Dans plusieurs marchés et le long des principales artères de N’Djamena, les agents municipaux procèdent régulièrement au déplacement des marchandises, des sacs de céréales et même des moutons exposés par les commerçants. Si les autorités justifient ces interventions par la nécessité de libérer les espaces publics et de fluidifier la circulation, les vendeurs dénoncent des pertes économiques et réclament des solutions durables.

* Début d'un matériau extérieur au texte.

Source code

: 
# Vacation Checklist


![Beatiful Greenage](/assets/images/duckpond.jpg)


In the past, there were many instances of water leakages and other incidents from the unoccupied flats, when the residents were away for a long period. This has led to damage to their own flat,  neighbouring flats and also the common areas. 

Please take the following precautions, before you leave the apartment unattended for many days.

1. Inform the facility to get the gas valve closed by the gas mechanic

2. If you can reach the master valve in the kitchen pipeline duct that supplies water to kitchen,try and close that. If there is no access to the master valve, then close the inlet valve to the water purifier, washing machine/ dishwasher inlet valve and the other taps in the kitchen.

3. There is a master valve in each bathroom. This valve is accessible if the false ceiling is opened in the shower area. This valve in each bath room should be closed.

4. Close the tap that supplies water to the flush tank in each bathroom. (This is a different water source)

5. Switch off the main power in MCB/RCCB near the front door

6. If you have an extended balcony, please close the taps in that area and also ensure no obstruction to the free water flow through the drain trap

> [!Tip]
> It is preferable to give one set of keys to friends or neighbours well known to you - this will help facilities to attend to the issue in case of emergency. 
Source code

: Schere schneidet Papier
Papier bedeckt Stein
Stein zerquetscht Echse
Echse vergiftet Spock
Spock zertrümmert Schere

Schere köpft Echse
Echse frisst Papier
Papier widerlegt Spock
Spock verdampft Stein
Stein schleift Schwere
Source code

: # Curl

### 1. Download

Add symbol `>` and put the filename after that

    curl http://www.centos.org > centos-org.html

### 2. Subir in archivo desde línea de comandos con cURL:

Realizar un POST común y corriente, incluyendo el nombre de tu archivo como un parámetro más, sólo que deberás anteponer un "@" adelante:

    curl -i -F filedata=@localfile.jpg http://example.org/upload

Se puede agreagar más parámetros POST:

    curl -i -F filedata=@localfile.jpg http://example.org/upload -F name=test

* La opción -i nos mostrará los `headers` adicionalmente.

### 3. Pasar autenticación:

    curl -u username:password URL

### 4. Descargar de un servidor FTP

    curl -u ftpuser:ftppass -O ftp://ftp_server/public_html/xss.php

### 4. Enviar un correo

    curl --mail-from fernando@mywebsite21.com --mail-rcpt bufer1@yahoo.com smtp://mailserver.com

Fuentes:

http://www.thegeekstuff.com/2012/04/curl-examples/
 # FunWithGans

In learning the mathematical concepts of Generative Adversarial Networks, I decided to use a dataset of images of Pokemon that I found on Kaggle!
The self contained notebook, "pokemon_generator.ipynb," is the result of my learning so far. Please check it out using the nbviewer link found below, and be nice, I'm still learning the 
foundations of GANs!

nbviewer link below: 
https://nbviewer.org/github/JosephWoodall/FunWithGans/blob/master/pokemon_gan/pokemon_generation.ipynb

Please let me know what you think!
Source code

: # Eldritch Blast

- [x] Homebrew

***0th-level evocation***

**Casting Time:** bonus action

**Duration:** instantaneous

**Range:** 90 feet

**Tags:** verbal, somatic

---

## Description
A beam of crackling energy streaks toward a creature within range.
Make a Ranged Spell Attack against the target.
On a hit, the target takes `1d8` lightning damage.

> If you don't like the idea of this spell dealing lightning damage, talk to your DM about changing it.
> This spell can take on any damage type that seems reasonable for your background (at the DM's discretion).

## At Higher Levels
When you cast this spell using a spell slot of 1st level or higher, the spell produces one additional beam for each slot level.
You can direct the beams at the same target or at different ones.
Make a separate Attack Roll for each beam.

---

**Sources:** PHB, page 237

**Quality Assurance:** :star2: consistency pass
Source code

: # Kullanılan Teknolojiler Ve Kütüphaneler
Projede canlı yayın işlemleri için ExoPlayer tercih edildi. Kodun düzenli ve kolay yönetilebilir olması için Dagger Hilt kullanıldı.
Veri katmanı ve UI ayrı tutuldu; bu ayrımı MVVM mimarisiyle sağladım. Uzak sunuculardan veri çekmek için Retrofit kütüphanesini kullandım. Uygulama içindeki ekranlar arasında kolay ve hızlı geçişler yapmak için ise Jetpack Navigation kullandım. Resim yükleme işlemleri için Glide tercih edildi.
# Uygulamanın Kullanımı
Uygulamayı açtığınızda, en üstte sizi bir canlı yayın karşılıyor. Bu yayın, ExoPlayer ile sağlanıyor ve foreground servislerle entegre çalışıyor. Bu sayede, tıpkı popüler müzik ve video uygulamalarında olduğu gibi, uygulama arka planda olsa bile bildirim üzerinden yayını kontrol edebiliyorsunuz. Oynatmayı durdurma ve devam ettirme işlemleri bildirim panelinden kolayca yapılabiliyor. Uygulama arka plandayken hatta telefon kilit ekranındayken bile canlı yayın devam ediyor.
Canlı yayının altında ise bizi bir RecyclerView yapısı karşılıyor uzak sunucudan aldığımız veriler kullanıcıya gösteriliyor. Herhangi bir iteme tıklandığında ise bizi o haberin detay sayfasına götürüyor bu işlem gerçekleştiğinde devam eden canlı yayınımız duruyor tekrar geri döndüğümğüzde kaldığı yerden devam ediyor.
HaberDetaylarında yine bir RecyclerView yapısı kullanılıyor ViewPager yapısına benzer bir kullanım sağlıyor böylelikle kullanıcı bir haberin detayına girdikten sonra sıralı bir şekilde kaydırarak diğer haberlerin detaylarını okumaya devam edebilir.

Depuis plusieurs jours, les scènes se répètent dans différents marchés et aux abords des routes goudronnées de la capitale tchadienne. Des agents municipaux enlèvent ou déplacent les marchandises installées sur les trottoirs, les sacs de céréales entreposés au bord de la chaussée ainsi que les moutons exposés à la vente, dans le cadre des opérations de libération des espaces publics.
Pour les autorités municipales, ces interventions visent à faire respecter les règles d’occupation du domaine public. Elles expliquent que l’installation anarchique des étals sur les trottoirs et le long des voies principales constitue un obstacle à la circulation des piétons et des véhicules, augmente les risques d’accidents et nuit à l’image de la ville.
« Notre mission est de faire respecter les textes et d’assurer un cadre de vie plus sain et plus sécurisé pour tous. Ces commerçants occupent illégalement l’espace de l’État. », soutiennent plusieurs agents municipaux. Ils rappellent que les commerçants ont été sensibilisés à plusieurs reprises et invités à rejoindre les espaces aménagés à cet effet.
Du côté des commerçants, le sentiment est tout autre. Beaucoup disent comprendre la nécessité de maintenir l’ordre dans la ville, mais regrettent les méthodes employées. Certains affirment que le déplacement brusque de leurs produits entraîne des pertes financières importantes, notamment pour les denrées alimentaires et les animaux destinés à la vente.
« Nous voulons travailler dans la légalité, mais les places disponibles dans les marchés sont insuffisantes ou peu fréquentées par les clients. En nous éloignant des grands axes, nous perdons une grande partie de nos revenus », témoigne Saleh, un vendeur de céréales.
Les commerçants de bétail partagent également cette inquiétude. Selon eux, le transport répété des moutons peut les stresser ou les blesser, réduisant ainsi leur valeur marchande. Ils appellent les autorités à privilégier le dialogue et à mettre en place des espaces de vente adaptés avant toute opération de déguerpissement.
Plusieurs observateurs estiment qu’une meilleure concertation entre les municipalités et les associations de commerçants permettrait de trouver un équilibre entre le respect de l’ordre public et la préservation des activités économiques qui font vivre des milliers de familles à N’Djamena.
Face aux enjeux d’urbanisation et d’organisation des espaces commerciaux, la recherche de solutions concertées apparaît comme une nécessité. Entre le souci des autorités de maintenir une ville ordonnée et celui des commerçants de préserver leurs moyens de subsistance, le dialogue pourrait constituer la clé d’une cohabitation harmonieuse au service du développement de la capitale tchadienne.